Record of armed conflicts in the last 80 years: the map of the 8 wars between states

In 2025, the UCDP recorded 65 state conflicts (in which at least one of the parties is a state and at least 25 deaths were recorded in a year): this is the highest number since data collection began in 1946. On a quantitative level, this is 6 conflicts more than the previous maximum (59 recorded in 2024) and represents more than double the conflicts recorded 16 years ago, in 2010, when there were 31.

Then there is a detail that should not be overlooked: these 65 conflicts were concentrated in just 35 countries and in the last ten years the gap between the number of conflicts and the countries involved has widened more and more: this means that, today, some states host multiple wars at the same time, in which multiple actors take over, overlapping fronts and a greater risk of the conflict spreading to a regional level.

Myanmar and Pakistan, for example, had five each, while Afghanistan, Cameroon, Mali, Nigeria and Israel faced several in parallel. On average, 1.9 conflicts are underway in each country involved.

This spike in conflicts, however, is neither isolated nor sudden: from 2013 onwards, every year has proved more violent than those of the post-Cold War period. That’s why the report explicitly talks about a new “baseline” of global violence, which is now higher than before: in other words, we are not facing a temporary surge in violence, but a trend that will most likely be long-term.

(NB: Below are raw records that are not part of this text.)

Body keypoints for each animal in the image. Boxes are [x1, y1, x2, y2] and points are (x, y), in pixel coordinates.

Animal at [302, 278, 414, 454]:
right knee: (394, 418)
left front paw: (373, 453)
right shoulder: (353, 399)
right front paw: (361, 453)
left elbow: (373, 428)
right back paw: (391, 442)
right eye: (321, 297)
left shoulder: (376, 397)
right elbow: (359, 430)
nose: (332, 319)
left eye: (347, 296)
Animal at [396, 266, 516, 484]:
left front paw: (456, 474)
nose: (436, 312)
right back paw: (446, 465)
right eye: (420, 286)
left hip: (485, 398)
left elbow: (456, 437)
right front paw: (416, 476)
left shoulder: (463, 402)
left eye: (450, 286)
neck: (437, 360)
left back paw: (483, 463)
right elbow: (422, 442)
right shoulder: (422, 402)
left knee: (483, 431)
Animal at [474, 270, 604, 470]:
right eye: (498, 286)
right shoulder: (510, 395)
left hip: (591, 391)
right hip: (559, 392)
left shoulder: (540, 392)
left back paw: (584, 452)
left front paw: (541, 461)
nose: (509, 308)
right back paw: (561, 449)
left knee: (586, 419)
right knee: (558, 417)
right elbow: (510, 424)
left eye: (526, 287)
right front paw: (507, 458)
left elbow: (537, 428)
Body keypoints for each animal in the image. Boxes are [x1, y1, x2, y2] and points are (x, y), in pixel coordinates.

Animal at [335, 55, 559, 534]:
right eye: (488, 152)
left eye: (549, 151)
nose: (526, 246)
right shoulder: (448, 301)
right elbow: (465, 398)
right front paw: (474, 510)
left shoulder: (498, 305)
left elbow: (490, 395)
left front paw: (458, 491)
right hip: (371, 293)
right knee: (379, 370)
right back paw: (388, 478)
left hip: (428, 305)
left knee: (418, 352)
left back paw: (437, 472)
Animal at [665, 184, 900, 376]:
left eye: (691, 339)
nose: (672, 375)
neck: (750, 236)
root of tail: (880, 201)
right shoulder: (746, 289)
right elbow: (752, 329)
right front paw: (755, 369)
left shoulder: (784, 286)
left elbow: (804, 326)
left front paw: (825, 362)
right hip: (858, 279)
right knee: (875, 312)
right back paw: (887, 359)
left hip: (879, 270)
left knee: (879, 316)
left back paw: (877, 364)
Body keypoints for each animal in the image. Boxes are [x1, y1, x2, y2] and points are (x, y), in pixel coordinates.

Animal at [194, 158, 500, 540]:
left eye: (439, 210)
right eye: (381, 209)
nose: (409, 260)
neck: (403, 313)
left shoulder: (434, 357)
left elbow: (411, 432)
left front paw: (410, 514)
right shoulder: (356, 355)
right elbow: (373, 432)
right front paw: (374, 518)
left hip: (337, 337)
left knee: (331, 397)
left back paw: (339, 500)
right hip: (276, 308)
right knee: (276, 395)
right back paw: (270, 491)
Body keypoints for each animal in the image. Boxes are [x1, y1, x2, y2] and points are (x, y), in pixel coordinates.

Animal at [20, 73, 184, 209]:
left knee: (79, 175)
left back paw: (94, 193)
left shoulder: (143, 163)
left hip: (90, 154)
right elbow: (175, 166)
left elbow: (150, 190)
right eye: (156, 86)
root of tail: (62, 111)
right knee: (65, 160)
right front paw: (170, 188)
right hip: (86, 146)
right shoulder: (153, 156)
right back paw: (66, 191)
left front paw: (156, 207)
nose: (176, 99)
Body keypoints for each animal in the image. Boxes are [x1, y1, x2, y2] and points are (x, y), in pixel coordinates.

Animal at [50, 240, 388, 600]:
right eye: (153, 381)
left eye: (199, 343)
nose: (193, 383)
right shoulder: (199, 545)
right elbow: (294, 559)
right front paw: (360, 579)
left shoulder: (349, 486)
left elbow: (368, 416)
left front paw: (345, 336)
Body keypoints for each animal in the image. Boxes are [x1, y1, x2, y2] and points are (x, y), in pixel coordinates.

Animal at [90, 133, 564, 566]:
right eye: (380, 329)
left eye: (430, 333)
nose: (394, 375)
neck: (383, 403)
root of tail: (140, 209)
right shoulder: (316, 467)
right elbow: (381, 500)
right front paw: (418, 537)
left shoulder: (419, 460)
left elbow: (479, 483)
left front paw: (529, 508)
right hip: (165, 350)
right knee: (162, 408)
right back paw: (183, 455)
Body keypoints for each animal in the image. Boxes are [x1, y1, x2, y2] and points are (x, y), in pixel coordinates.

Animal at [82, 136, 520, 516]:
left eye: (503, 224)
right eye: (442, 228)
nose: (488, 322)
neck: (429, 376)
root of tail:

The problem is that, unlike the past (in which the global scenario was dominated by civil wars), in 2025 interstate conflicts (i.e. fought directly between two or more countries) doubled: in total the UCDP detected 8 (there were 4 in 2024), the highest number ever recorded in the period following the Second World War.

The geographic distribution of the 65 global wars

From the point of view of the geographical distribution of the 65 wars, in 2025 Africa confirmed itself as the continent with the highest number of state conflicts (29), followed by Asia (20), the Middle East (13), the Americas (2) and Europe (1).

global conflicts graph

More specifically, 13 of these conflicts have exceeded the threshold of 1,000 victims: these are the wars that broke out in Burkina Faso, the Democratic Republic of Congo, Ethiopia, Haiti, Iran-Israel/USA, Israel (Gaza), Mali, Myanmar, Nigeria, Pakistan, Russia-Ukraine, Somalia and Sudan. In terms of lives lost, the deadliest of all remains the war between Russia and Ukraine which, according to “Conflict trends: A global overview” carried out by the Peace Research Institute, caused approximately 370,000 combat deaths between 2022 and 2025, the highest recorded number of battle deaths for a single conflict since 1989.

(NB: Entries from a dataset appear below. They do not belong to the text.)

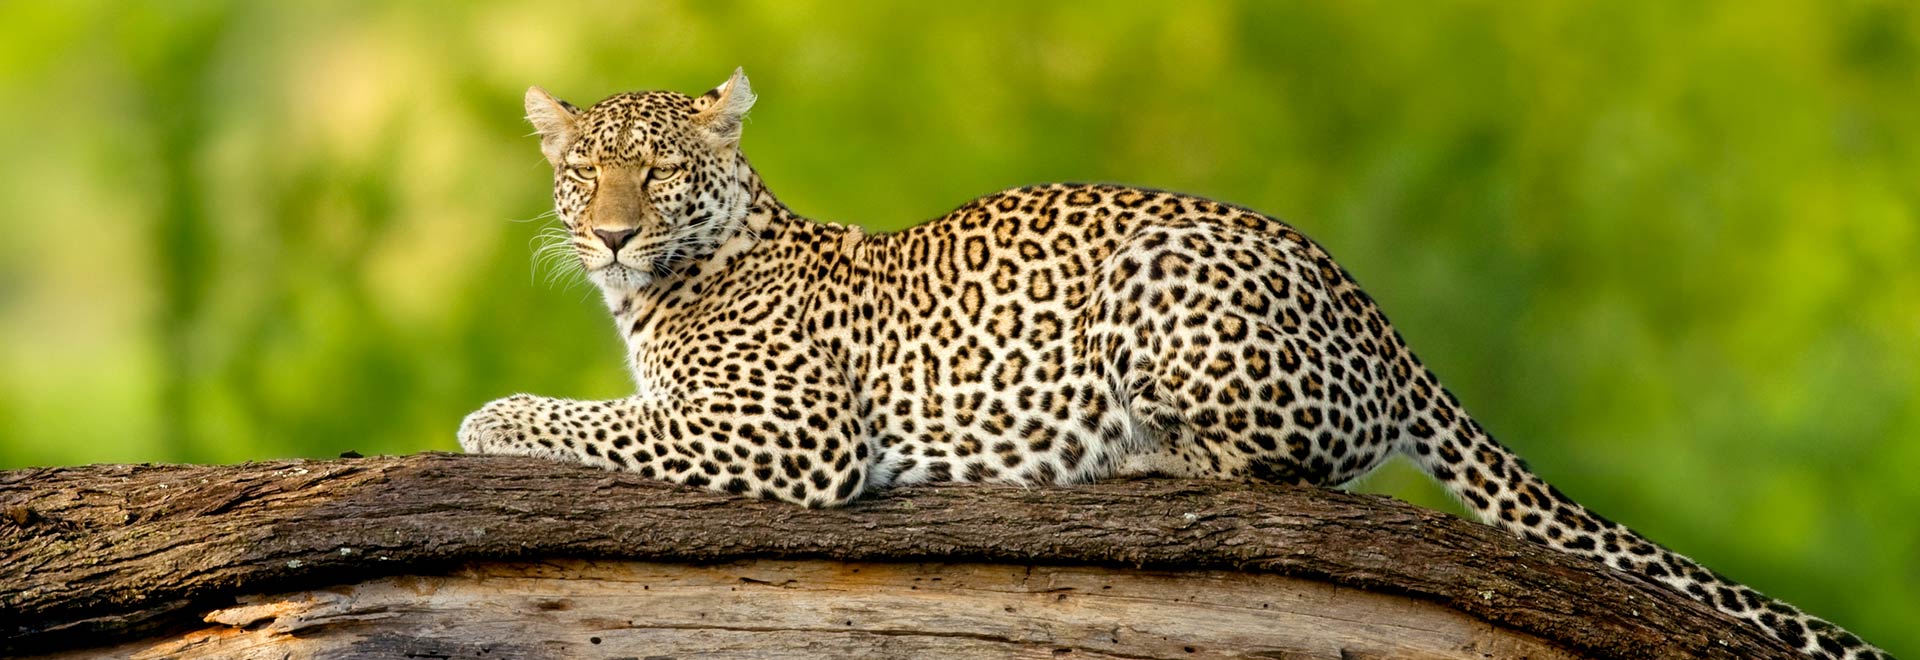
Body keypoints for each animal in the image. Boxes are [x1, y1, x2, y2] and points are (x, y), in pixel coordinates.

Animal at [460, 68, 1889, 660]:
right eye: (586, 173)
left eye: (664, 172)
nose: (610, 232)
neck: (657, 292)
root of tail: (1377, 310)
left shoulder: (788, 437)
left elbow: (585, 417)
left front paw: (485, 417)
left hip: (1160, 277)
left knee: (1291, 467)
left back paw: (1134, 456)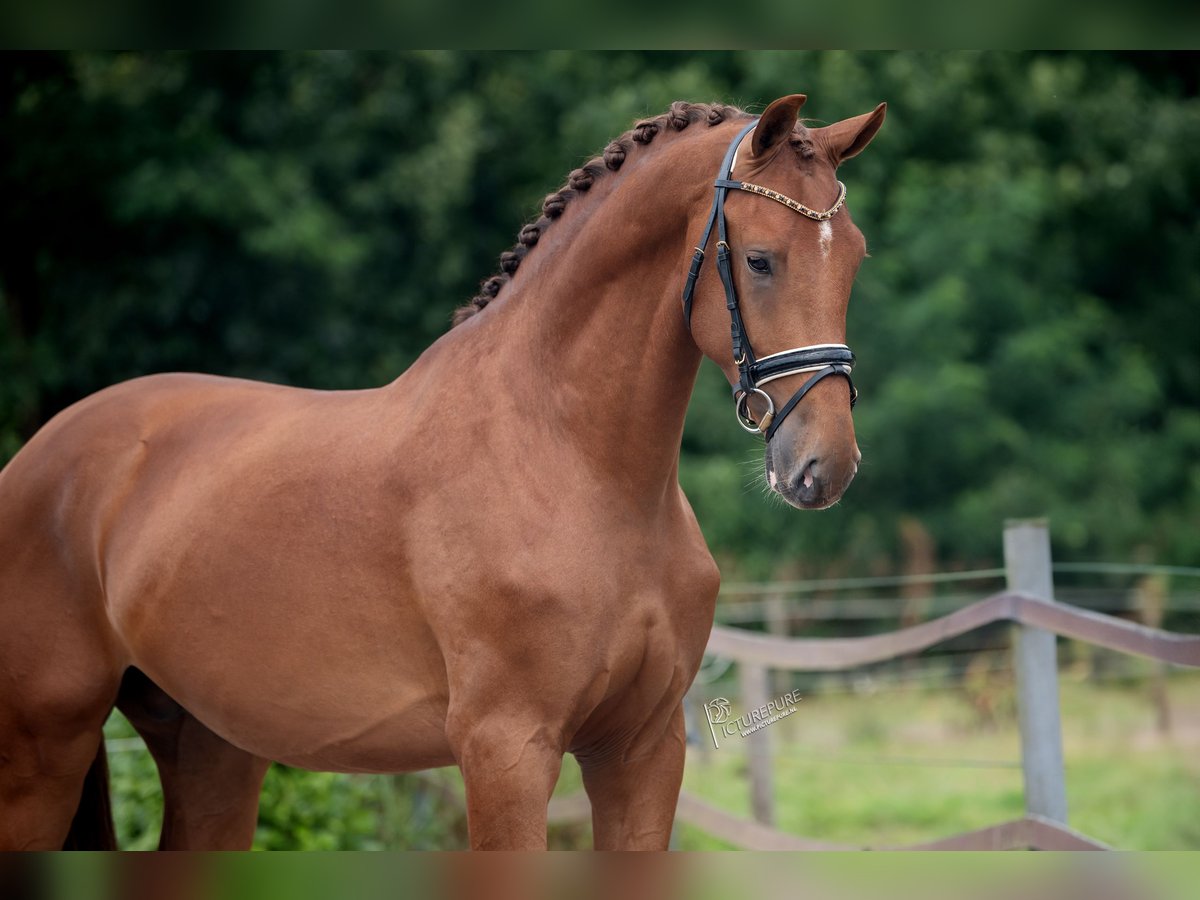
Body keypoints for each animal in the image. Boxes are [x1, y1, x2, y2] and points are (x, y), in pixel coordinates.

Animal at [0, 93, 883, 854]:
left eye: (856, 260)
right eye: (761, 261)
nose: (824, 466)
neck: (575, 467)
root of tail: (40, 459)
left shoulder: (643, 748)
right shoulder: (507, 749)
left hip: (211, 746)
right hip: (43, 749)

It is no coincidence that in about 10 years, conflicts on the African continent have almost doubled, going from 15 in 2013 to 29 in 2025. This increase, however, is mainly linked to the fact that the same states are hosting more conflicts than before, with clashes increasing in intensity, in particular in Ethiopia, Sudan and the Democratic Republic of Congo.

The Middle East, with 13 conflicts overall, reached its highest level since 1946, while Asia had not seen so many conflicts since 1994 (also due to the increased tensions between India and Pakistan). The Americas remained stable at two (Haiti and Colombia), but with one dramatic exception: in Haiti the victims rose from around 200 in 2024 to over 1,200 in 2025, thanks to the near collapse of the state, the coordinated expansion of the gangs and an international response that arrived too late.